The sun looks yellow because the blue part of the spectrum is scattered. Note that the blue doesn't disappear, it's just scattered. That's why the rest of the sky looks blue. If there were space dust scattering blue light, we should see a blue sky, even at night.
I didn't mean to say the process was the same (or even similar) as it is in a sunset. I was simply suggesting that there might be something (anything) in space that effects light so that when the light is observed after having travelled a great distance, it appears red.

If this were the case, the different parts of the spectrum wouldn't synch up. If we see a star get eclipsed by a planet, we should see the red part of the spectrum eclipsed at a different time from when the blue part gets eclipsed.
I am only suggesting a relatively small difference in speed so the effect would only be apparent over immense distances.
 
The universe undoubtedly has a redshift. It's not clear that it's actually expanding.

The Big Bang is the best explanation yet for the sum of evidence. That doesn't mean it's a good explanation...
The light at the end of the tunnel may not be a train after all!
 
It is not a matter of one eventually catching up with the other, it is the quantity delivered. I am suggesting that if the infrared was travelling faster than the ultraviolet and a greater quantity of infrared was reaching the retina that the object emitting the light would appear more red in colour.


1. That's not what would happen.
2. That's not what we see.
3. That's not what "red shift" means.

If two conveyor belts that shared the same start and finish points were delivering a substance, wouldn’t one that was travelling twice the speed of the other deliver twice the amount of substance?

No.
 
I didn't mean to say the process was the same (or even similar) as it is in a sunset. I was simply suggesting that there might be something (anything) in space that effects light so that when the light is observed after having travelled a great distance, it appears red.

Well, the light doesn't appear red, so this is kind of pointless. The spectrum as a whole is shifted towards lower frequencies, which is entirely different.
 
Thought I would thank everyone for the contributions. I really get a buzz from this stuff but unfortunately I’m not able to spend much time on the forum (too busy - self employed and the boss is a slave driver).

I don't mean to be confrontational in saying this but sometimes I wonder if some of you respond to threads from an almost dogmatic belief position. “I know this, and this doesn’t agree with that, so that is wrong”. It’s always easier to accept a new idea if it supports a currently held idea. This applies equally to myself as well of course and is in no way mean to relate to replies to my post. In fact I have been impressed with the quality of response and will learn heaps from it - Thanks again.
 
I don't mean to be confrontational in saying this but sometimes I wonder if some of you respond to threads from an almost dogmatic belief position. “I know this, and this doesn’t agree with that, so that is wrong”.
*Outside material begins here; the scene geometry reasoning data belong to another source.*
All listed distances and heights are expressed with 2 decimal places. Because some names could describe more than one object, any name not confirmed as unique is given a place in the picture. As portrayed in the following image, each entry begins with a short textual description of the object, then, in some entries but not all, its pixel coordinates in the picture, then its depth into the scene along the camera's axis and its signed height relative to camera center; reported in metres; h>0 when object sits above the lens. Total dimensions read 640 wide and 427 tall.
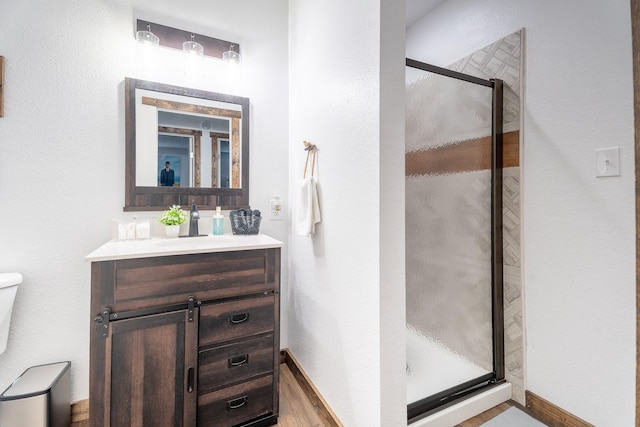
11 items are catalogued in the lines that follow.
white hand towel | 1.53 +0.05
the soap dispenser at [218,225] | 1.72 -0.05
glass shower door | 1.41 -0.11
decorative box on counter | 1.71 -0.03
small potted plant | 1.58 -0.02
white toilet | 1.23 -0.37
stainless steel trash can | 1.14 -0.77
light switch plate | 1.18 +0.23
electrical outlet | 1.92 +0.06
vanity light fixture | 1.61 +1.05
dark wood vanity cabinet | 1.11 -0.50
It's not a question of dogma, it's a question of your conjectures not matching observed facts - including the fact of red shift, which is the whole reason you proposed them in the first place.

None of the three mechanisms you suggested would produce red shift. That is the problem.
 
It's not a question of dogma, it's a question of your conjectures not matching observed facts - including the fact of red shift, which is the whole reason you proposed them in the first place.

None of the three mechanisms you suggested would produce red shift. That is the problem.
Thanks to the replies, I now have a better understanding of the expanding universe/red shift (but not by any means complete of course) and agree with your comment above. I havn't given up on chalenging the validity of the issue however - I would like to revisit the point I was trying to make with conveyor belt question so will phrase it differently in the hope of getting a yes answer . . .

There are two machine guns. One fires 100 rounds per second and the other fires 200 rounds per second. If both are fired at a target for one second, would one gun fire twice as many bullets in to the target than the other?.